Assume that an alphabet $$\mathscr{A}$$ has a predetermined order. That is, we write the alphabet as a permutation $$\mathscr{A} = (a_1, a_2, \ldots, a_n)$$, where $$a_1 < a_2 <  \ldots < a_n$$. For instance, the English alphabet is organized as (A, B, …, Z).

Given two strings $$s$$ and $$t$$ having the same length $$k$$, we say that $$s$$ precedes $$t$$ in the lexicographic order (and write $$s <_{\textrm{Lex}}t$$) if the first symbol $$s[j]$$ that doesn't match $$t[j]$$ satisfies $$s_j < t_j$$ in $$\mathscr{A}$$.

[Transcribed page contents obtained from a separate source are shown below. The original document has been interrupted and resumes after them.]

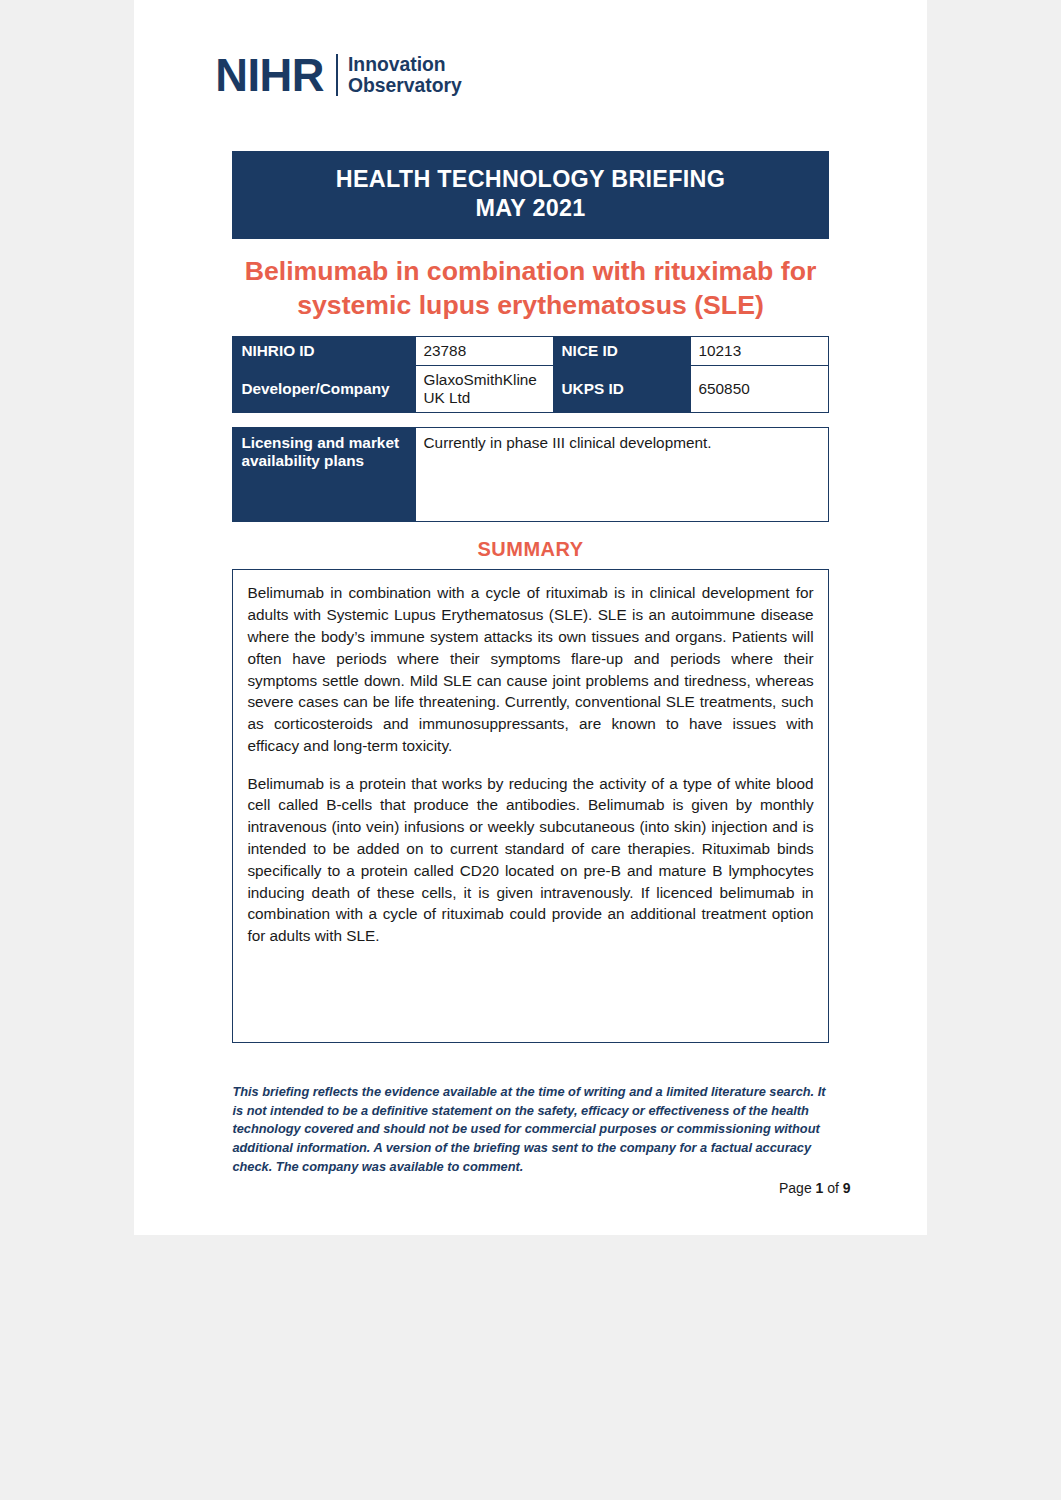NIHR Innovation
Observatory
HEALTH TECHNOLOGY BRIEFING
MAY 2021
Belimumab in combination with rituximab for systemic lupus erythematosus (SLE)
| NIHRIO ID | 23788 | NICE ID | 10213 |
| Developer/Company | GlaxoSmithKline UK Ltd | UKPS ID | 650850 |
| Licensing and market availability plans | Currently in phase III clinical development. |
SUMMARY
Belimumab in combination with a cycle of rituximab is in clinical development for adults with Systemic Lupus Erythematosus (SLE). SLE is an autoimmune disease where the body’s immune system attacks its own tissues and organs. Patients will often have periods where their symptoms flare-up and periods where their symptoms settle down. Mild SLE can cause joint problems and tiredness, whereas severe cases can be life threatening. Currently, conventional SLE treatments, such as corticosteroids and immunosuppressants, are known to have issues with efficacy and long-term toxicity.
Belimumab is a protein that works by reducing the activity of a type of white blood cell called B-cells that produce the antibodies. Belimumab is given by monthly intravenous (into vein) infusions or weekly subcutaneous (into skin) injection and is intended to be added on to current standard of care therapies. Rituximab binds specifically to a protein called CD20 located on pre-B and mature B lymphocytes inducing death of these cells, it is given intravenously. If licenced belimumab in combination with a cycle of rituximab could provide an additional treatment option for adults with SLE.
This briefing reflects the evidence available at the time of writing and a limited literature search. It is not intended to be a definitive statement on the safety, efficacy or effectiveness of the health technology covered and should not be used for commercial purposes or commissioning without additional information. A version of the briefing was sent to the company for a factual accuracy check. The company was available to comment.
Page 1 of 9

Write a function fixedLengthKmers that takes two arguments: i) an ordered collection of symbols defining an ordered alphabet, and ii) a positive integer $$k \in \mathbb{N}$$. The function must return a list containing all strings of length $$k$$ that can be formed from symbols of the given alphabet, ordered lexicographically. If the given alphabet is not a permutation of different symbols, the function must raise an AssertionError with the message invalid alphabet.

Example

>>> fixedLengthKmers('TAGC', 2)
['TT', 'TA', 'TG', 'TC', 'AT', 'AA', 'AG', 'AC', 'GT', 'GA', 'GG', 'GC', 'CT', 'CA', 'CG', 'CC']
>>> fixedLengthKmers('XY', 3)
['XXX', 'XXY', 'XYX', 'XYY', 'YXX', 'YXY', 'YYX', 'YYY']
>>> fixedLengthKmers('IOVXG', 2)
['II', 'IO', 'IV', 'IX', 'IG', 'OI', 'OO', 'OV', 'OX', 'OG', 'VI', 'VO', 'VV', 'VX', 'VG', 'XI', 'XO', 'XV', 'XX', 'XG', 'GI', 'GO', 'GV', 'GX', 'GG']

Note on lexicographic order

As illustrated in the examples, the alphabet order in this assignment is defined by the order in which symbols are provided in the given alphabet, which is not necessarily the traditional order of the English alphabet.